Many schools in California are rolling out "one-to-one" computing initiatives, to supplement existing policies of bring your own device (BYOD) programs to advance digital curriculum in K-12.
These changes provide amazing educational opportunities for students and staff alike, but introduce new challenges. One of the most pressing is ensuring security while more than doubling the endpoints involved.
We believe that intelligence and visibility are powerful, particularly when it comes to cyber-security threats and the defense against them. K-12 schools are particularly vulnerable targets because they have transient and often novice populations.
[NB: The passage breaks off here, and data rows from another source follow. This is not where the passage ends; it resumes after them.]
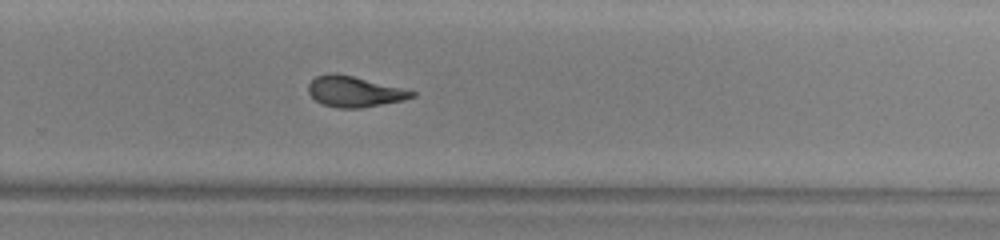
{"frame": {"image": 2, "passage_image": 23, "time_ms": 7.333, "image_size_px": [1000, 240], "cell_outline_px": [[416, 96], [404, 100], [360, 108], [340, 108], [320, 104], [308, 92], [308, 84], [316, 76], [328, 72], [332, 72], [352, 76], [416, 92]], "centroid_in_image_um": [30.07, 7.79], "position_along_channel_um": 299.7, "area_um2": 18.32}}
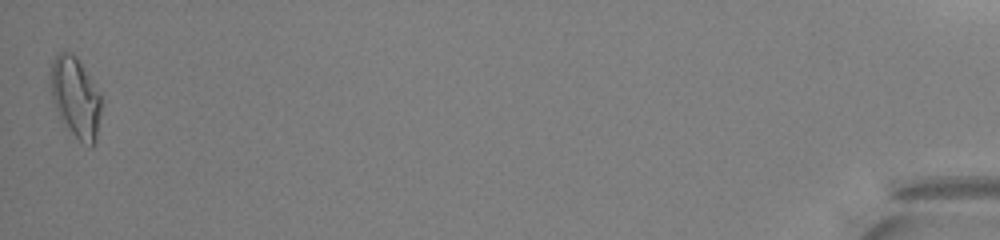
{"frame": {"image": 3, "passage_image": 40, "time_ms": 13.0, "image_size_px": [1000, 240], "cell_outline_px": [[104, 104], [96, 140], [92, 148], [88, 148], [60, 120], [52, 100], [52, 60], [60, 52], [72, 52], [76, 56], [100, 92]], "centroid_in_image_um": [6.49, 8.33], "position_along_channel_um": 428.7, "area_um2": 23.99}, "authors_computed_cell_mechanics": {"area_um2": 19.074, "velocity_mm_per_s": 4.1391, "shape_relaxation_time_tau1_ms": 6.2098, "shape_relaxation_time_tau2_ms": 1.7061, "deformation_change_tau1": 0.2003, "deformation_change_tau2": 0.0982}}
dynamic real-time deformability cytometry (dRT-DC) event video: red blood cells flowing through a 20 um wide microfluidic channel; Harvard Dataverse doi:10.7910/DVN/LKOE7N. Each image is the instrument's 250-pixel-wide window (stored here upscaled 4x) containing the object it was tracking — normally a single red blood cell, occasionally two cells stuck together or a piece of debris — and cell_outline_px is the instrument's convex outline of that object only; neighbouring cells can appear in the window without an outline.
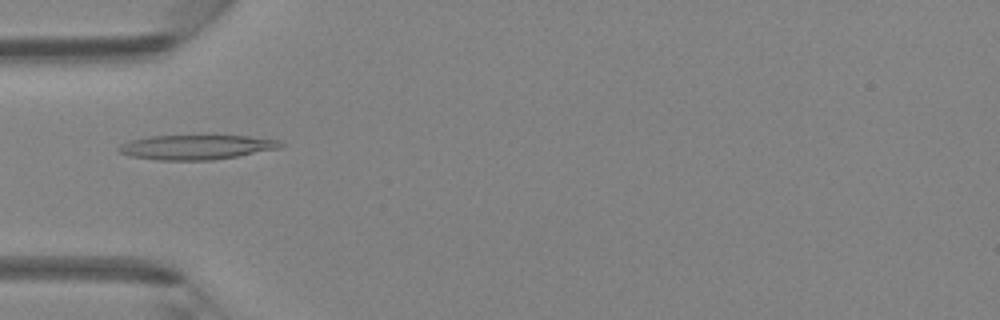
{"species": "Egyptian fruit bat (a non-hibernating species)", "species_latin": "Rousettus aegyptiacus", "temperature_condition": "room temperature", "stored_images_in_passage": 5, "camera_frame_rate_fps": 3000, "um_per_image_px": 0.085, "animal": {"sex": "female"}, "frame": {"image": 1, "passage_image": 4, "time_ms": 3.667, "image_size_px": [1000, 320], "cell_outline_px": [[284, 144], [280, 148], [236, 156], [212, 160], [156, 160], [132, 156], [120, 152], [116, 148], [120, 144], [132, 140], [152, 136], [248, 136], [280, 140]], "centroid_in_image_um": [16.69, 12.51], "position_along_channel_um": 68.3, "area_um2": 22.95}}
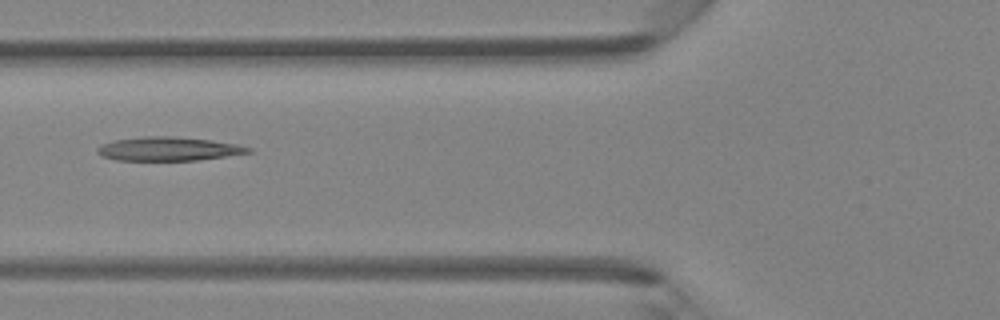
{"frame": {"image": 2, "passage_image": 5, "time_ms": 4.667, "image_size_px": [1000, 320], "cell_outline_px": [[252, 152], [196, 160], [116, 160], [100, 156], [96, 152], [96, 148], [100, 144], [116, 140], [144, 136], [172, 136], [212, 140], [240, 144], [252, 148]], "centroid_in_image_um": [14.3, 12.65], "position_along_channel_um": 111.5, "area_um2": 20.98}}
Today's students are digital natives who are very savvy with networks and devices; in many cases more than school administrators or even IT staff.
Unfortunately, security of local infrastructure is not a concern for most students, and K-12 environments have earned a reputation as "soft targets." Ransomware criminals are able to take advantage of simple weaknesses in policies, software, or network architecture.
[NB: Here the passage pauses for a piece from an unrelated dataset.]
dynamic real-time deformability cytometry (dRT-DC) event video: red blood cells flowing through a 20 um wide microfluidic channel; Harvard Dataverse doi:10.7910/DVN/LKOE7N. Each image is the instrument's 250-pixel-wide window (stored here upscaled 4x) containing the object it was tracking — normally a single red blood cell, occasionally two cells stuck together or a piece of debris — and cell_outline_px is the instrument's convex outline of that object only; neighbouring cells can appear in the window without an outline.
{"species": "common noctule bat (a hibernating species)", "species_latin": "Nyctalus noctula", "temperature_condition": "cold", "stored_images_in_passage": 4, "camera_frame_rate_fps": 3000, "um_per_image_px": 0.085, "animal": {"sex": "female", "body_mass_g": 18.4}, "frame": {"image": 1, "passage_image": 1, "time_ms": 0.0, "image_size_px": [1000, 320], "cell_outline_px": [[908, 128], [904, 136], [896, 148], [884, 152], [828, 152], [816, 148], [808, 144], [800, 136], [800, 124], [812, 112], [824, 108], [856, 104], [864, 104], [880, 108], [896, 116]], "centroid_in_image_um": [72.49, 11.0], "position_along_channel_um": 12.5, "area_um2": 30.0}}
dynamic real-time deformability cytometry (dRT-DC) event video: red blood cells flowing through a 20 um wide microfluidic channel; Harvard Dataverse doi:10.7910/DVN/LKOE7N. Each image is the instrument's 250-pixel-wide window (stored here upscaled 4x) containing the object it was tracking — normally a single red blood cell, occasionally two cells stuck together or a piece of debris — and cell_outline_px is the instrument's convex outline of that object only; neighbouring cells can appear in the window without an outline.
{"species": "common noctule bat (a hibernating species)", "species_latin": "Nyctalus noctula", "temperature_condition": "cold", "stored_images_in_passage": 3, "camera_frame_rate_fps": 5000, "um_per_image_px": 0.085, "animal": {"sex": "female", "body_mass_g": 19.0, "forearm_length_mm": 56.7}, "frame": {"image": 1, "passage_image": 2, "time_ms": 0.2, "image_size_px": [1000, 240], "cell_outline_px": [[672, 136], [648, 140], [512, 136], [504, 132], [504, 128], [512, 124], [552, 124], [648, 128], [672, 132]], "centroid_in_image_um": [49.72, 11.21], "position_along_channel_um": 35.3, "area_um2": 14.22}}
Research consultant Doug Levin of EdTech Strategies put together a K-12 Cyber-Incident Map, which graphically illustrates the impact of cyber incidents around the country.
As K-12 schools increase their reliance on digital devices, the number of cyber incidents has grown exponentially. Between Jan 01, 2016 through the end of 2017, there has been a 100% increase in publicly disclosed cyber incidents, no doubt a fraction of all incidents taking place. (Source: THEJournal.com)
The following areas represent some common fields of attack by cyber-criminals. Cyber-attacks come in many different forms in K-12 environments. No single security product will keep a K-12 campus safe; a "defense in depth" security approach is required to ensure the greatest protection.
Any successful approach to security should incorporate a detailed review and assessment of one's present and ongoing security posture. Security solutions, both hardware and software, can be expensive and drain scarce resources from other key areas like wireless infrastructure or digital textbooks. The most important first step is to understand where the largest risks are to potential data-theft or cyber-attacks.